Inflation diminishes the real present value of EVL
depreciation allowances, whereas JHH depreciation
amounts are sized so that inflation has no effect on the real
present value of their sum. The effect of inflation on the
present value of EVL depreciation allowances is the less the
more accelerated depreciation (the higher a rate of
depreciation) can be utilized. The upper limit of acceleration
is the writing off of the whole purchase price in the first
period. If the rate of depreciation is denoted by j(0), the real discount rate by i and the rate of inflation by s, this lump-sum
depreciation is still sufficient to provide a hedge against
inflation (compared with stable price level situation), if
s = s(1) = (1-j(0))i/(1+i)j(0). On lower rates of depreciation the
critical rate of depreciation to hedge against inflation is
j(s) = j(0) + ((1+i)j(0)/i)s.
Secondly, the paper analyses that case where the rate of
depreciation j in the declining balance method is sized to
equate the present value of EVL depreciation and that of
JHH depreciation. We obtain the JHH-equivalent inflation-
adjusted depreciation rate j = i(s)a(n,i)/(n-a(n,i)), where n is
the lenght of the service life of the investment, i(s) = i + s + is
is the nominal discount rate and a(n,i) is the present value
factor for uniform series.
Next the financing of the investment is also taken into
account in the analysis of the relations of the two
depreciation methods. We assume that debt capital is
inflation-protected (i.e. it can be paid back in nominal value).

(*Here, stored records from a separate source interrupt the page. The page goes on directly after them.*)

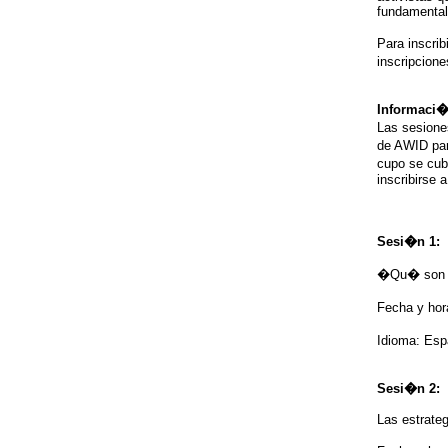
fundamental
Para inscrib
inscripcion
Informaci�
Las sesione
de AWID par
cupo se cub
inscribirse 
Sesi�n 1:
�Qu� son l
Fecha y hor
Idioma: Es
Sesi�n 2:
Las estrateg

If the fraction of equity financing is denoted by e, the JHHR
-equivalent inflation-adjusted EVL depreciation rate
becomes j(e,s) = i(s)(e a(n,i) + (i-e)a(n,i(s))/(n-e a(n,i)-(1-
e)a(n,i(s)) (JHHR depreciation = financing-adjusted JHH
depreciation).
If the investment is financed using debt capital as the sole
financing form (e = 0), we get j(0,s) = i(s)a(n,i(s))/(n-a(n,i(s)).
This last equation is by appearance of the same form as the
equation defining the JHH-equivalent inflation-adjusted j
(100 % equity financing), only the real discount rate in the
present worth factor being replaced by the nominal discount
rate i(s) = i+s+is. When the primary form of finance is debt
capital, the JHHR-equivalent rate of depreciation in
declining balance method turns up markedly lower than the
JHH-equivalent rate of depreciation, the latter being
determined without adjustment for form of finance.
(The Finnish Journal of Business Economics, 3-
1983, 286-303)